In der 2017 beschlossenen periodischen Betriebsplanung ist ein jährlicher Einschlag von 3900 Festmetern vorgesehen. Doch bereits für 2020 wurde angesichts des Gesundheitszustandes des Waldes ein reduzierter Holzeinschlag in Höhe von maximal 3500 Festmetern vorgeschlagen, denn seit Winter 2017/2018 prägt die Aufarbeitung sogenannter „zufälliger“ Nutzungen (darunter fallen Käferholz, Sturmholz, absterbende Bäume infolge Trockenschäden) das Arbeitsgeschehen im Rutesheimer Wald. Das zeigt auch die Tatsache, dass bis Mitte Oktober dieses Jahres im Stadtwald rund 3400 Festmeter Holz anfielen, zu 98 Prozent als sogenannte „zufällige“ Nutzungen.

Im Januar verursachte das Wintersturmtief Sabine mehr als 1400 Festmeter Sturmholz.

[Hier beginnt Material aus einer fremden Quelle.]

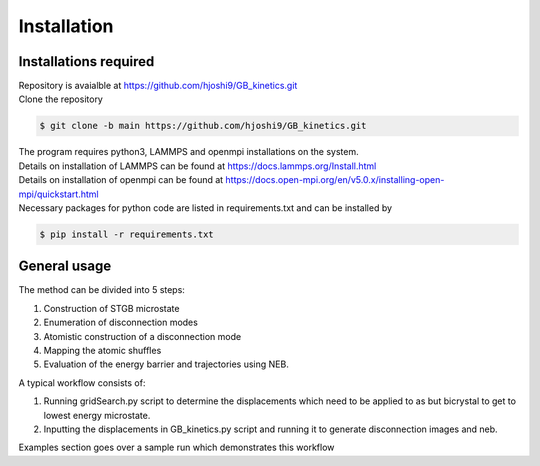 Installation
============

Installations required
----------------------

| Repository is avaialble at https://github.com/hjoshi9/GB_kinetics.git
| Clone the repository

.. code-block:: console

	$ git clone -b main https://github.com/hjoshi9/GB_kinetics.git

| The program requires python3, LAMMPS and openmpi installations on the system.
| Details on installation of LAMMPS can be found at https://docs.lammps.org/Install.html
| Details on installation of openmpi can be found at https://docs.open-mpi.org/en/v5.0.x/installing-open-mpi/quickstart.html
| Necessary packages for python code are listed in requirements.txt and can be installed by 

.. code-block:: console

    $ pip install -r requirements.txt


General usage
--------------

| The method can be divided into 5 steps:

#. Construction of STGB microstate 
#. Enumeration of disconnection modes
#. Atomistic construction of a disconnection mode
#. Mapping the atomic shuffles
#. Evaluation of the energy barrier and trajectories using NEB.

|  A typical workflow consists of:

#. Running gridSearch.py script to determine the displacements which need to be applied to as but bicrystal to get to lowest energy microstate.
#. Inputting the displacements in GB_kinetics.py script and running it to generate disconnection images and neb.

Examples section goes over a sample run which demonstrates this workflow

Im Sommer mussten laufend Buchen aus Gründen der Arbeitssicherheit und der Verkehrssicherung vor allem entlang von Straßen, Parkplätzen und Erholungseinrichtungen gefällt werden. Allein das Käferholz bei der Fichte hält sich bisher (460 Festmeter) im Vergleich zu 2019 (1800 Festmeter) in Grenzen. „Dies ist auch auf die zügige Aufarbeitung, Entrindung und Abfuhr sowie auf das Hacken der Gipfel in den Jahren 2018 und 2019 zurückzuführen“, lobt Neumann das Team der Forstarbeiter. Doch seit September wird sowohl bei der Fichte als auch bei der Tanne neuer Käferbefall festgestellt, deshalb wird der Käferholzanteil bis Ende des Jahres wohl nochmals steigen, befürchtet der Fachmann.

Weil die beschädigten Bäume sehr verstreut im gesamten Wald verteilt sind, erwiesen sich die Kontrollen auf Neubefall sowie die Aufarbeitung, das Rücken und das Beseitigen des Kronenmaterials als sehr zeit- und kostenintensiv. „Seit mehr als zwei Jahren sind die Forstwirte mit der Aufarbeitung von zufälligen Nutzungen beschäftigt und dadurch enorm belastet“, erklärt Ulrich Neumann die Lage. Auch ist das Beseitigen von Schadhölzern höchst gefährlich. Deshalb bleiben abgestorbene Buchen, vor allem im Distrikt Rauher Wald, von denen keine Gefahr ausgeht, stehen und bis zum natürlichen Zusammenbruch sich selbst überlassen.

Naturverjüngung und Neupflanzungen

Im Jahr 2021 sollen 3200 Festmeter Holz eingeschlagen werden, davon 2000 Nadel-und 1200 Laubholz – vorwiegend Käfer- und Schadholz. „Auf großen Teilen verjüngt sich der Wald selbst“, ist Neumann leise optimistisch. Die neue Waldgeneration wachse, konfrontiert mit den aktuellen Bedingungen, unter den alten Beständen aus Samen der Altbäume nach. Dort, wo sich keine Naturverjüngung einstellt oder gezielt eine andere Baumart nachwachsen soll, wird gepflanzt.

Hier kommt die lenkende Hand des Försters ins Spiel. Der muss die neuen klimatischen Gegebenheiten im Blick haben, damit Rutesheim auch in 200 Jahren noch einen Wald hat. Denn auf lange Sicht sieht es für die Buche nicht gut aus. Und so lässt aufhorchen, was 2021 neu angepflanzt wird: 2250 Eichen, 250 Hainbuchen, 100 Elsbeeren und Mehlbeeren, 50 Esskastanien und 50 Nussbäume sowie 300 Douglasien auf insgesamt 1,3 Hektar.